L'ennemie sociale (Paul Rosen)

L'ennemie sociale.jpgEn 1890, la Franc-Maçonnerie représente 136 000 loges et 28 millions de « frères » et « sœurs ». Elle dispose d’un budget annuel de 3 milliards de francs. À l’époque, elle est déjà de première importance car à l’inspiration et à l’origine de la plupart des lois et décisions républicaines. Elle se déclare « humaniste, progressiste, amie du genre humain », mais quelle est sa véritable nature ? Dans son Encyclique « Humanum gentium », le pape Léon XIII a demandé : « Arrachez à la Franc-Maçonnerie le masque dont elle se couvre et faites-la voir telle qu’elle est. » Tel est le but de cet ouvrage qui démarre par une partie historique rappelant toute l’histoire de la maçonnerie laquelle remonte à la nuit des temps.
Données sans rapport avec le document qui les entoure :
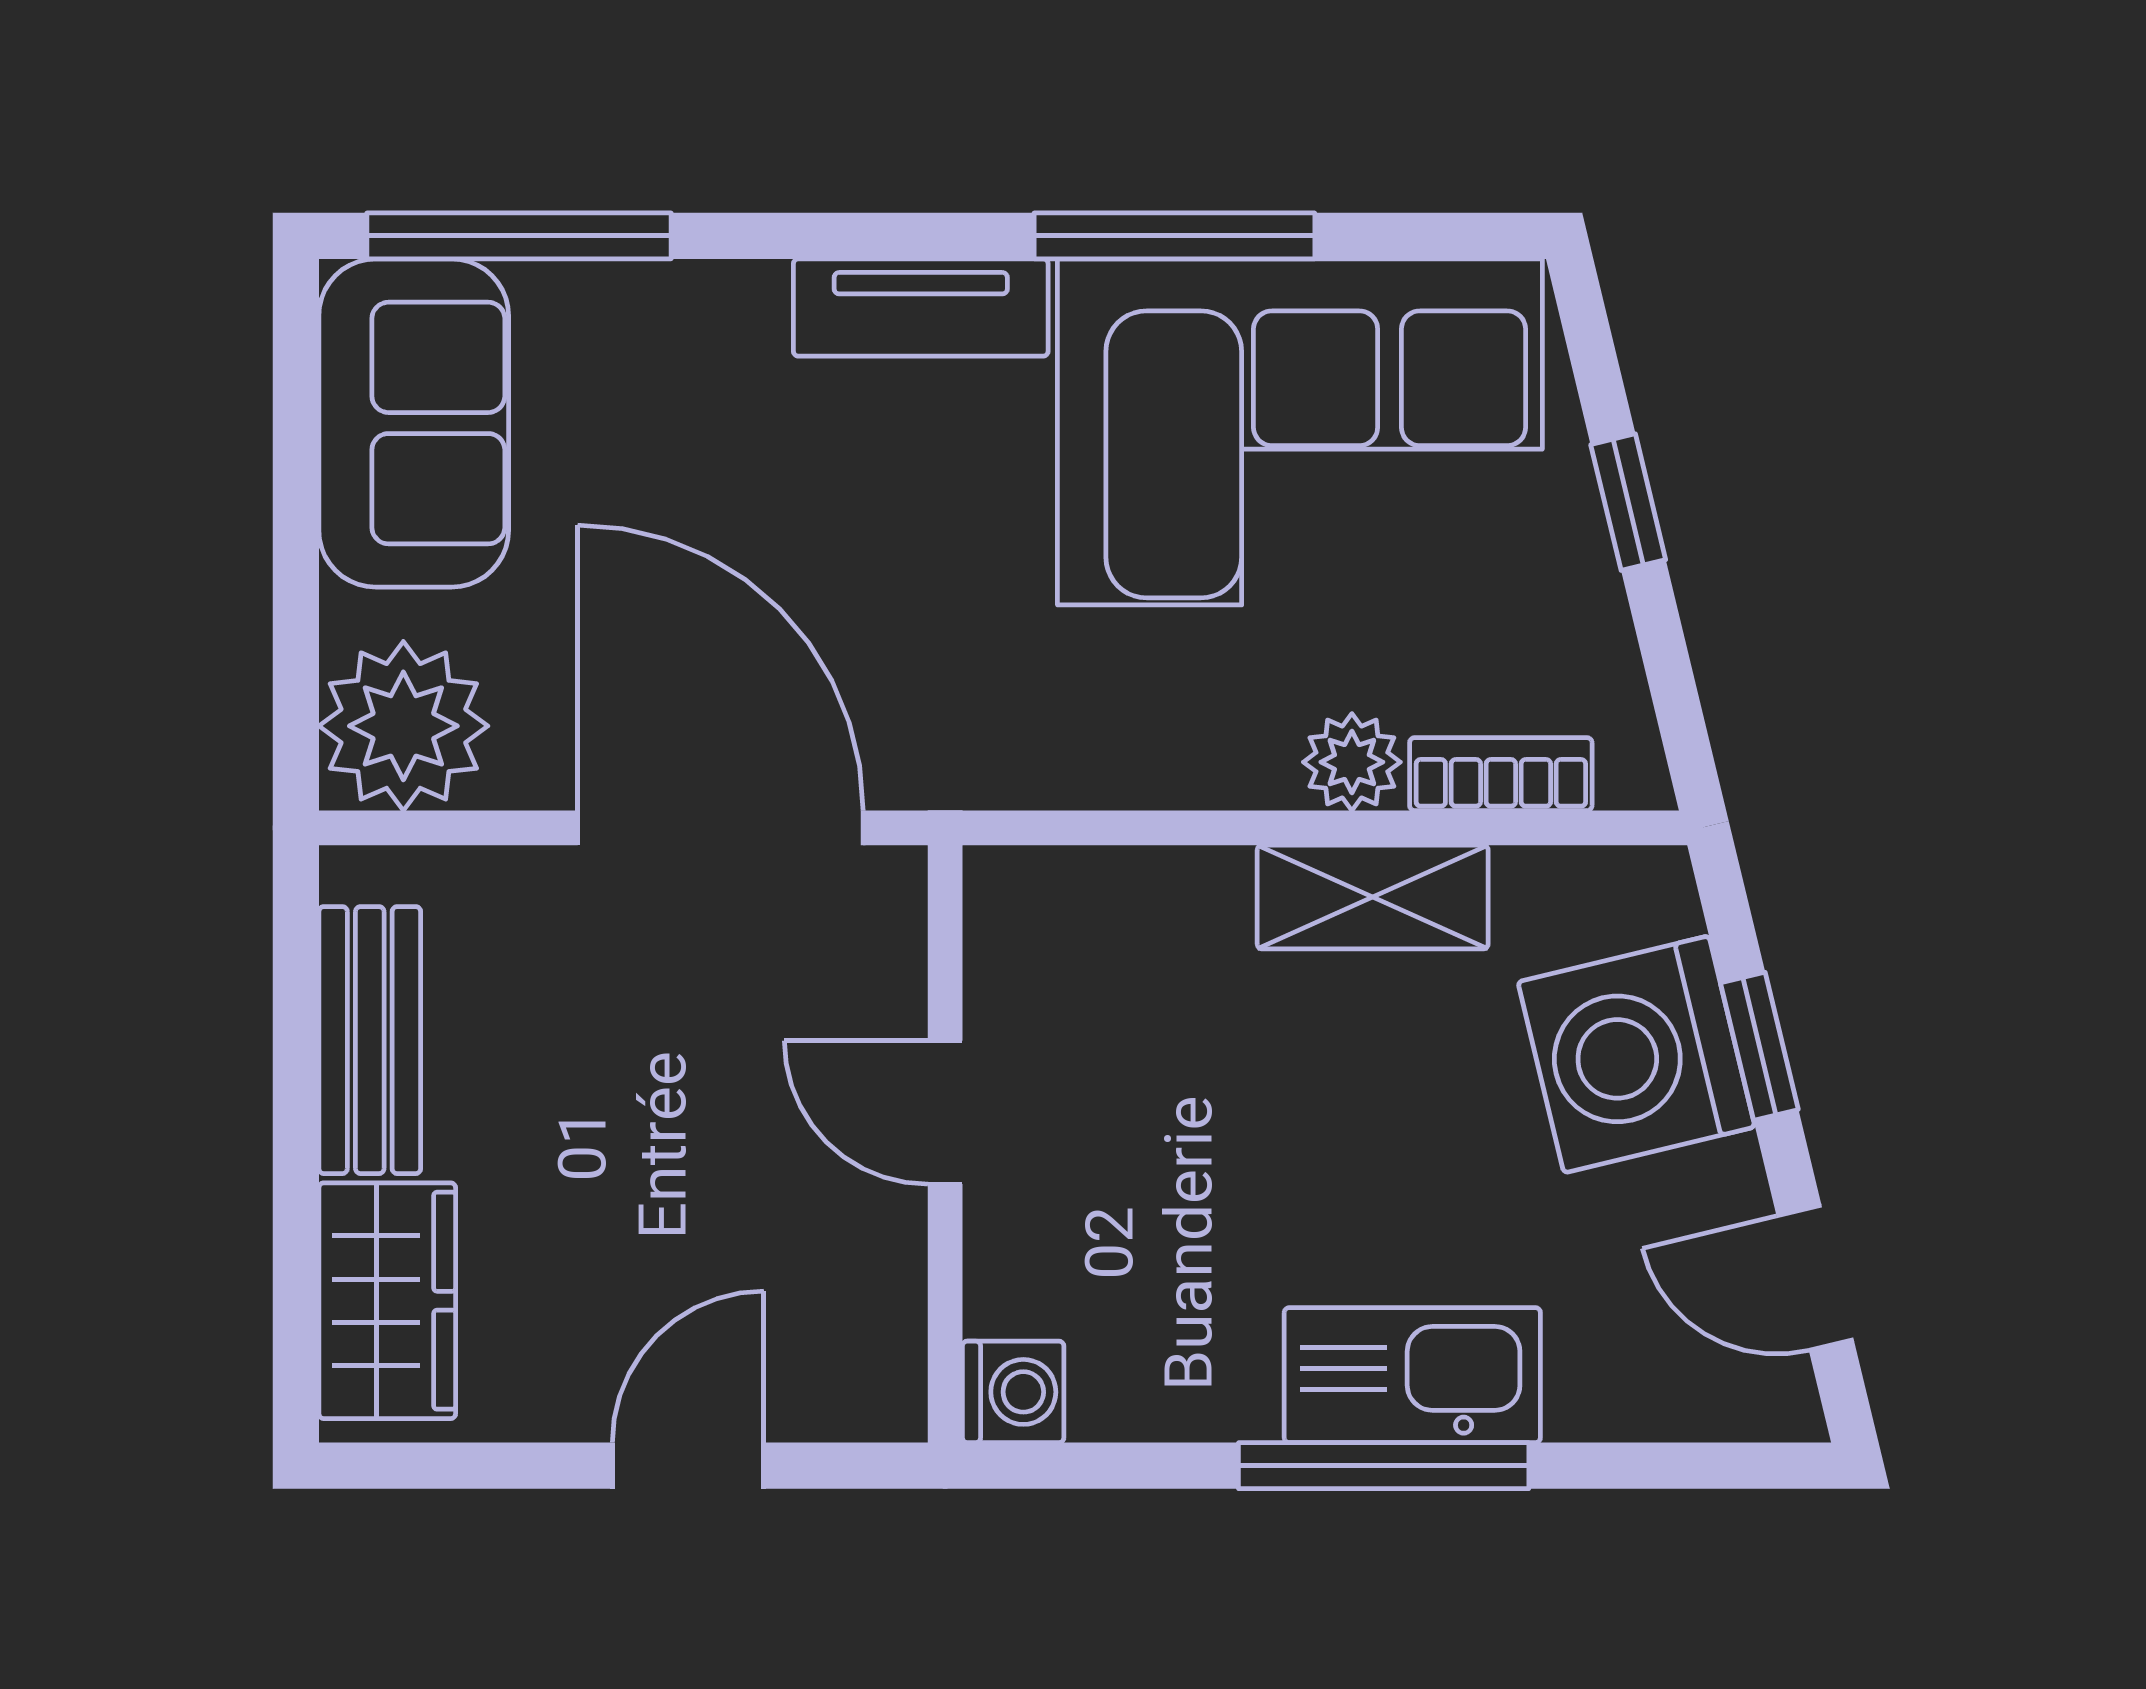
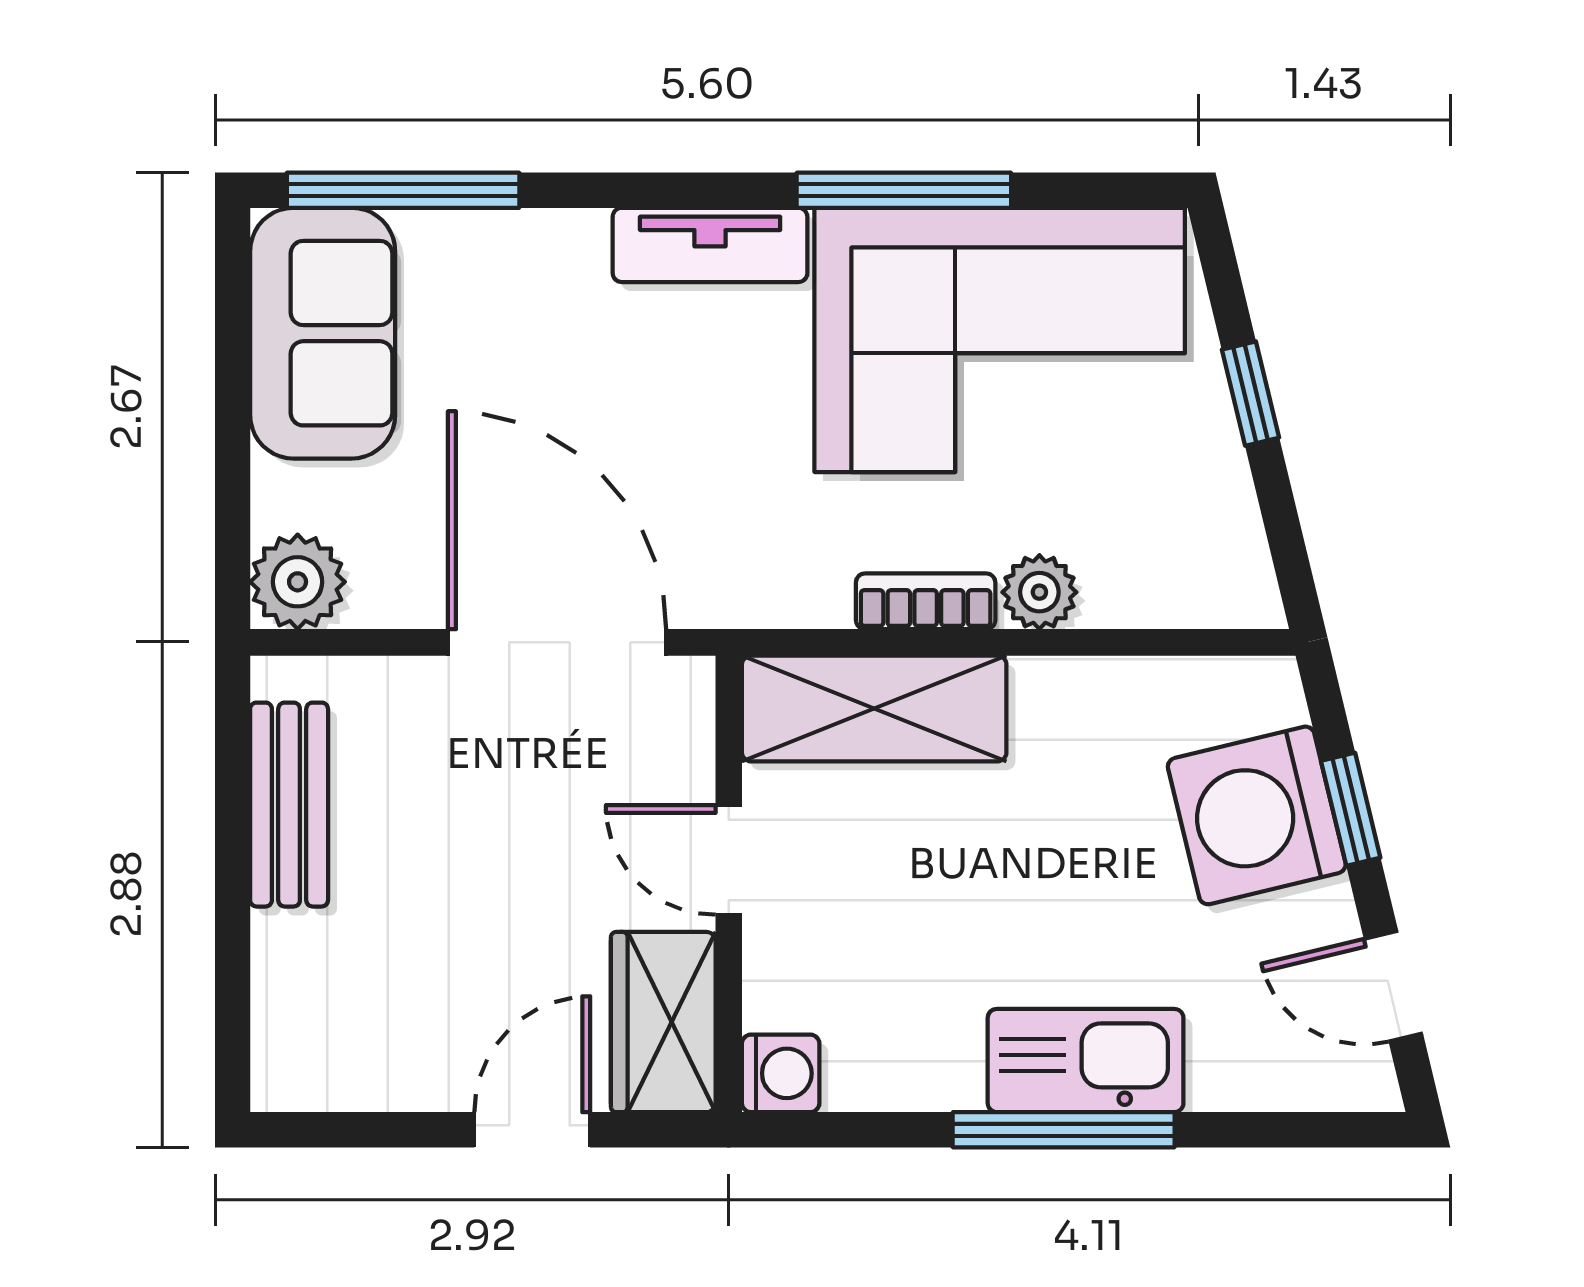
plant: (403, 726) -> (298, 582), width x0.73, depth x0.73
bookcase: (1501, 774) -> (926, 601), moved
shelving: (1373, 897) -> (874, 708), moved, width x1.50, depth x1.33
wardrobe: (387, 1301) -> (663, 1022), moved, turned 180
Ainsi découvre-t-on entre autres que la première loge maçonnique créée en France fut constituée le 13 octobre 1721 à Dunkerque par Lord Montaigu, grand maître de la Grande Loge d’Angleterre sous le titre « Amitié et Fraternité » et que la seconde fut fondée à Paris par Lord Derwent-Water en 1725. Merci les Anglais. Sait-on aussi que Louis XVI, Louis XVIII et Charles X furent eux-mêmes intronisés maçons de la Loge « Les trois frères » qui siégeait à Versailles ?

« L’ennemie sociale » se présente comme un essai ou un document historique se voulant exhaustif et présentant une analyse particulièrement précise de la situation de la maçonnerie à la fin du XIXème siècle. L’ouvrage comporte trois grandes parties (la maçonnerie en France, en Belgique et en Italie). L’auteur s’efface totalement en se contentant de citer textes et déclarations de divers Grands Maîtres, lesquels sont parfaitement clairs sur les buts réels de l’organisation transnationale. Il s’agit d’appliquer leur devise, « Liberté, Egalité, Fraternité » trois préceptes ambigus qu’il faut comprendre comme applicables aux seuls maçons et non aux opposants. En effet, l’enseignement maçonnique comporte une partie avouée, une partie avouable et une partie inavouable. C’est celle-ci que l’auteur parvient magistralement à débusquer. Cette organisation secrète veut en effet la destruction de toute religion par la corruption de la conscience, la destruction de toute autorité par la corruption de l’enseignement et la destruction de toute morale par la corruption de l’Etat. Un ouvrage majeur, somme indiscutable et un tantinet indigeste (vu l’accumulation de documents) qui permettra à son lecteur de faire des parallèles avec la situation actuelle et de comprendre d’où est partie et à quoi a abouti cette entreprise que certains qualifient de « satanique ».